She said she felt like her “passion” for dance had been lost, but she had “tried not to let him take that from me” and is slowly “learning to love” dancing again.

C6 told the inquiry she now feels “different” to everybody else, including some other survivors, and recovery is “lonely”.

“I feel under so much pressure, like I am stuck between two worlds,” she said.

“I don’t fit with the adults there that day, or with those younger than me. I am somewhere in the middle.”

C6 said the inquiry “has to tell us why this happened” and find out why the attacker “was not stopped”.

“Why did the agencies involved not speak to each other?” she asked.

“How many others are out there like him?
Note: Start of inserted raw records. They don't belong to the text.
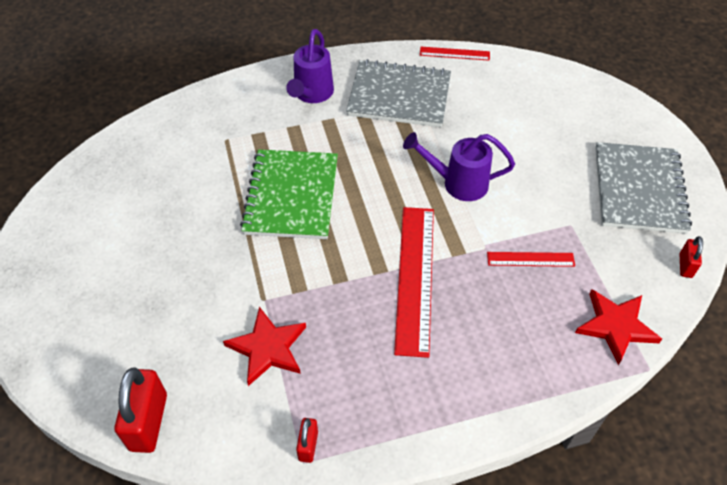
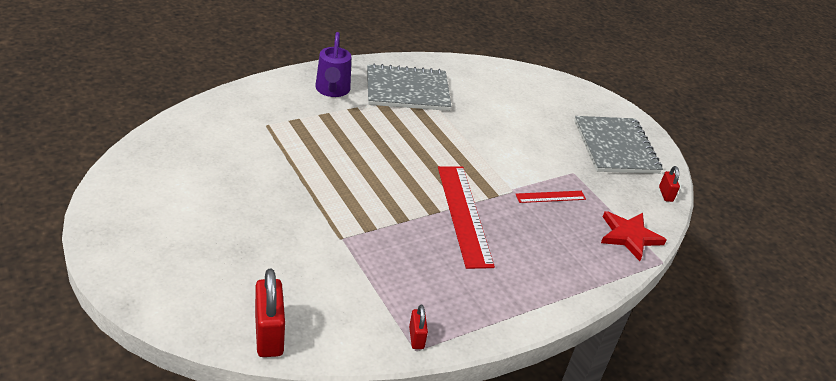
camera: 20 degrees left, 15 degrees down
(267, 348) = (357, 272): red star -> none
(291, 196) = (340, 163): green notebook -> none
(454, 53) = (442, 60): red ruler -> none
(458, 183) = (476, 148): purple watering can -> none

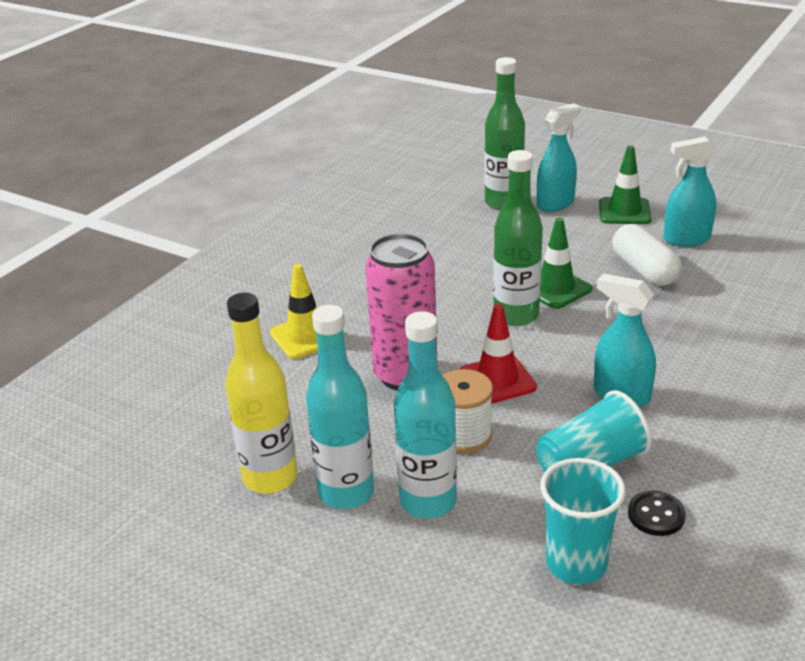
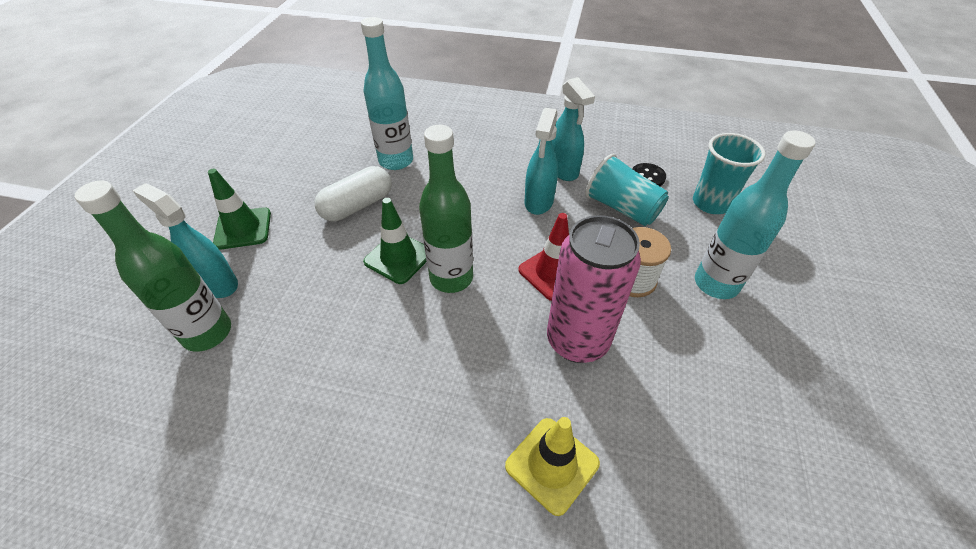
camera: 110 degrees left, 15 degrees up
(270, 478) = (774, 405): yellow bottle -> none
(346, 492) = (746, 339): turquoise bottle -> turquoise bottle (396, 161)
(686, 239) = (301, 186): turquoise spray bottle -> turquoise spray bottle (563, 170)

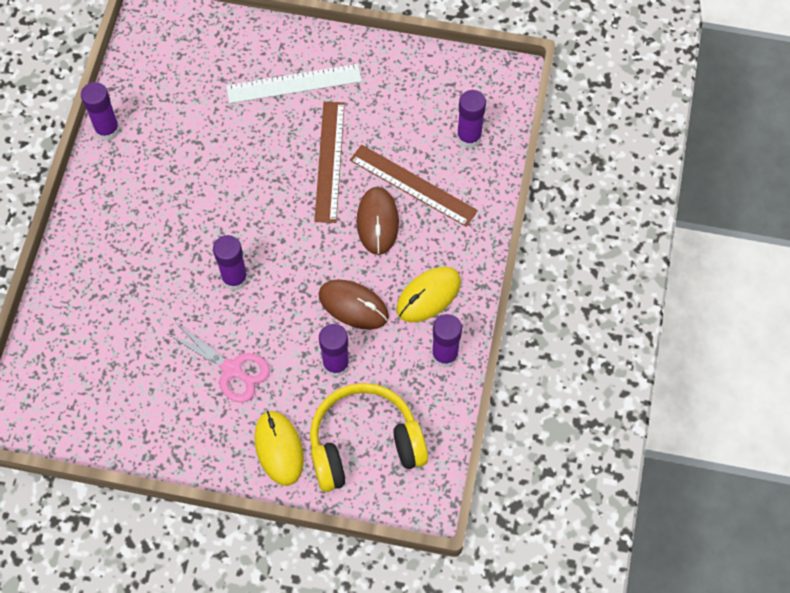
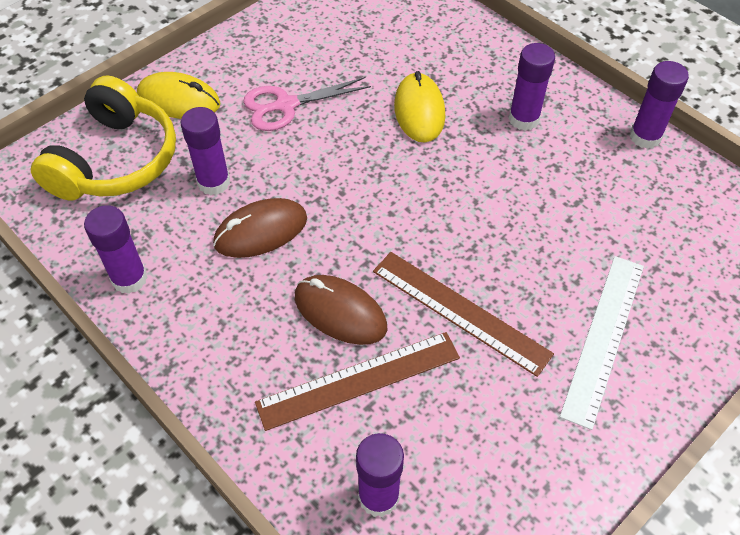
camera: 125 degrees right, 10 degrees down
(234, 278) = (380, 153): purple glue stick -> purple glue stick (524, 119)
(428, 296) = (207, 306): yellow mouse -> yellow mouse (419, 111)

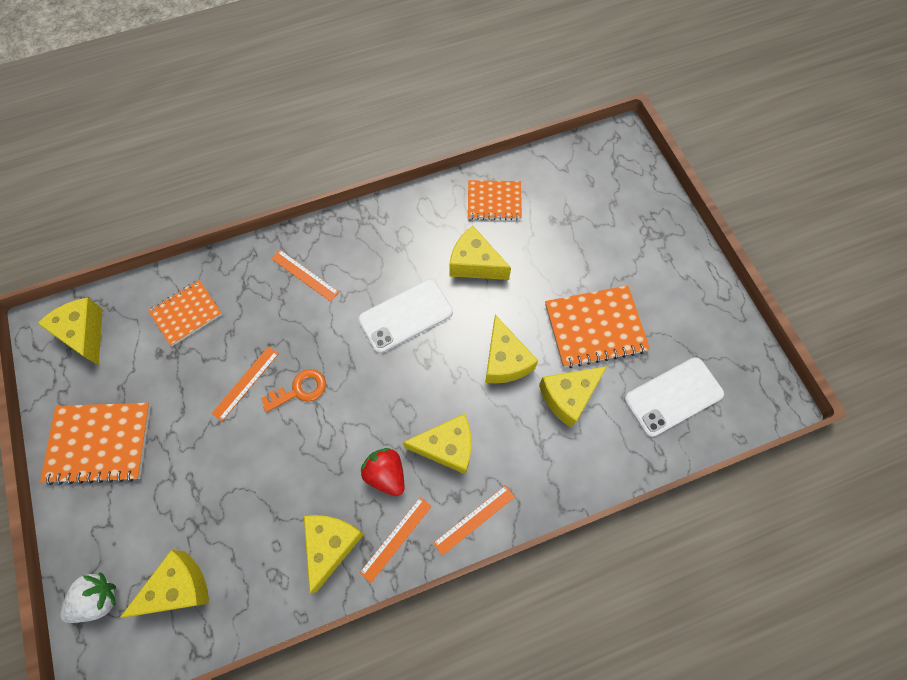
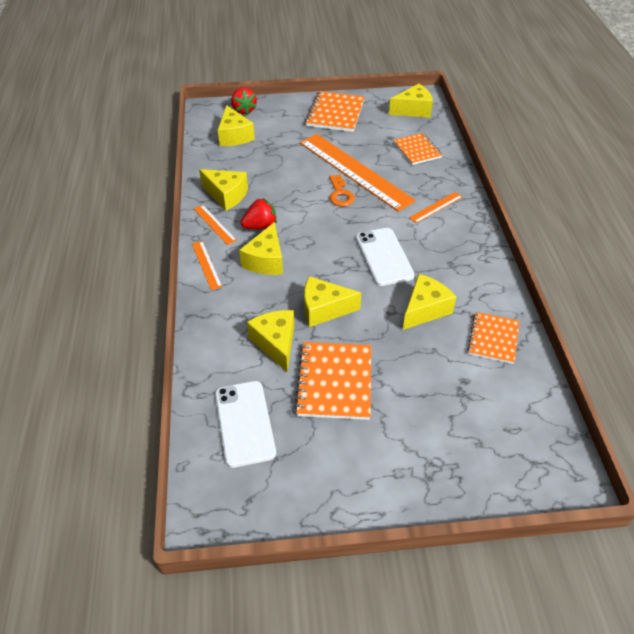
camera: 105 degrees right, 20 degrees down
(98, 599) = (244, 110): white strawberry -> red strawberry
(246, 383) = (354, 171): orange ruler -> orange ruler, size x2.37

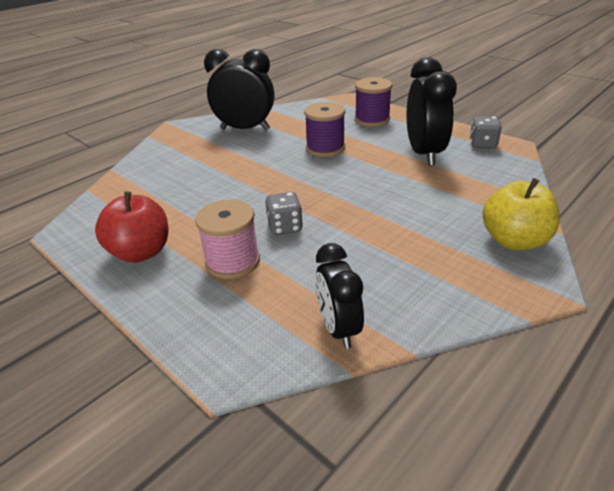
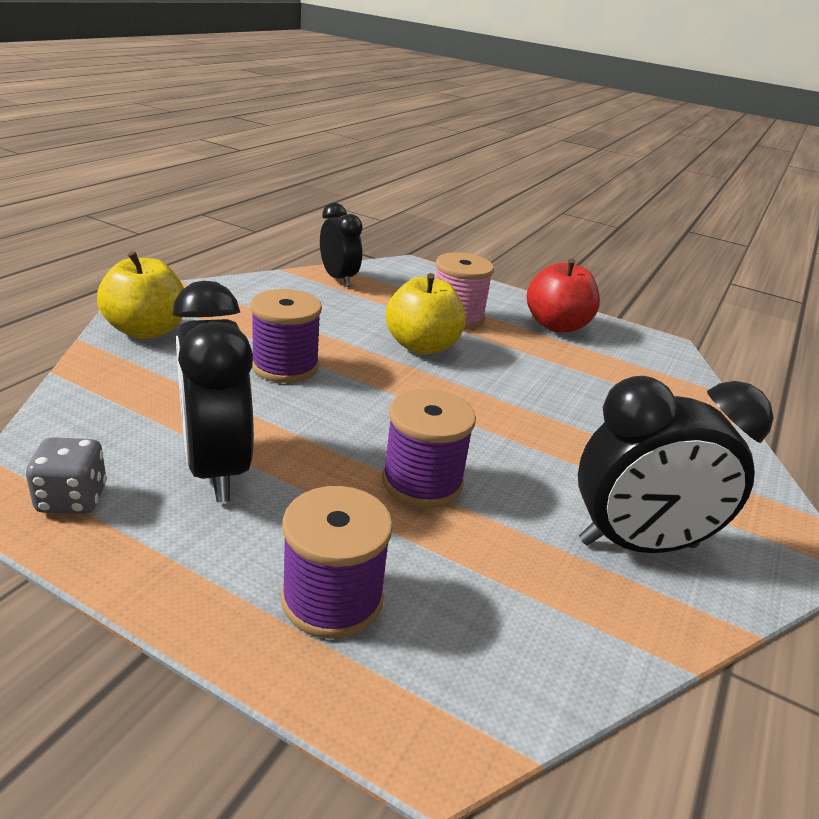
camera: 160 degrees right, 5 degrees down
(285, 227) = (422, 346): grey dice -> yellow apple
(395, 208) = (285, 366): none -> purple spool

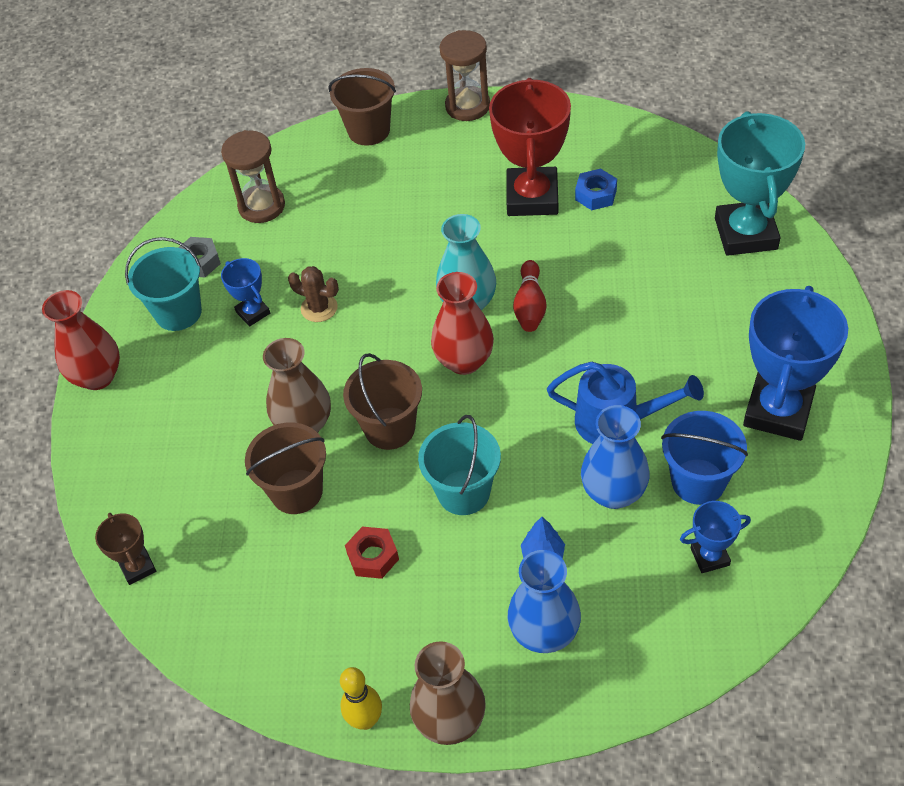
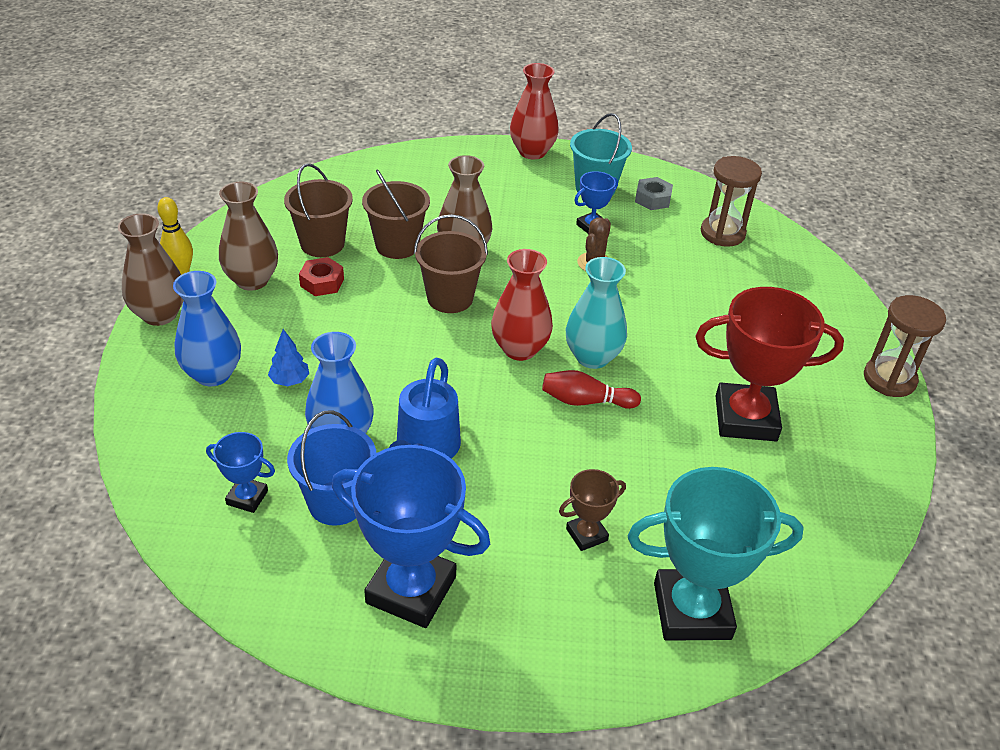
camera: 85 degrees right, 10 degrees down
(137, 567) = (351, 172): brown trophy -> brown trophy (586, 534)
(369, 130) = (837, 303): brown bucket -> brown bucket (322, 244)
(375, 633) = (252, 280): none -> brown vase
(463, 492) = (370, 337): turquoise bucket -> none
(596, 194) = (753, 473): blue nut -> none
(710, 556) = (247, 497): blue trophy -> blue trophy turned 60 degrees counterclockwise

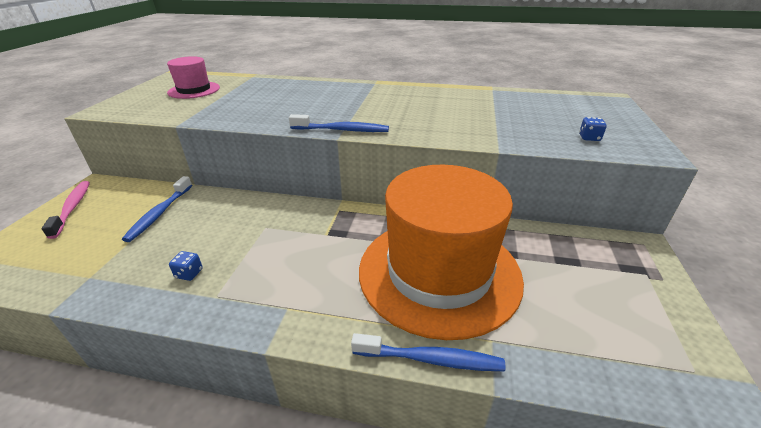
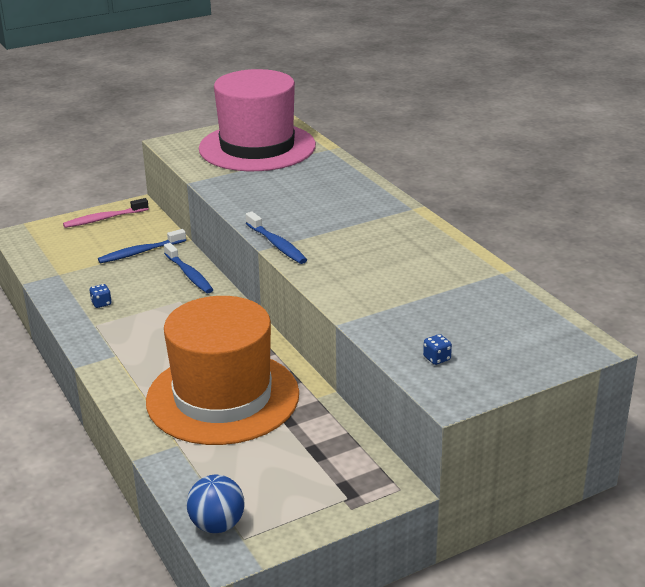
camera: 50 degrees right, 5 degrees down
(72, 208) = (104, 219): pink toothbrush -> pink toothbrush turned 150 degrees counterclockwise
(194, 90) = (257, 147): pink hat -> pink hat, size x2.15
(431, 359) = (134, 427): blue toothbrush -> blue toothbrush (189, 274)
(662, 381) = (217, 525): none -> blue ball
This can’t happen again.”

Inquiry chairman Sir Adrian Fulford praised the girl for her contribution, telling her: “Very well and bravely done.”

Earlier the parents of two children who survived the attack without physical injuries, referred to as child V and child W, described how their girls initially believed a man had come into the studio with “a fake knife and fake blood”.

The youngest told their mother: “Mummy, he didn’t knock on the door, he didn’t ask to come in and nobody wanted him there.”

Their father, his voice breaking with emotion, told the inquiry: “This Inquiry matters.

“It matters for our children, and for every child who was there that day. It matters for every parent who has sat up at night, terrified, knowing how close they came to losing their child.

“And it matters for those who did lose their children, who we think about and carry in our hearts every single day.”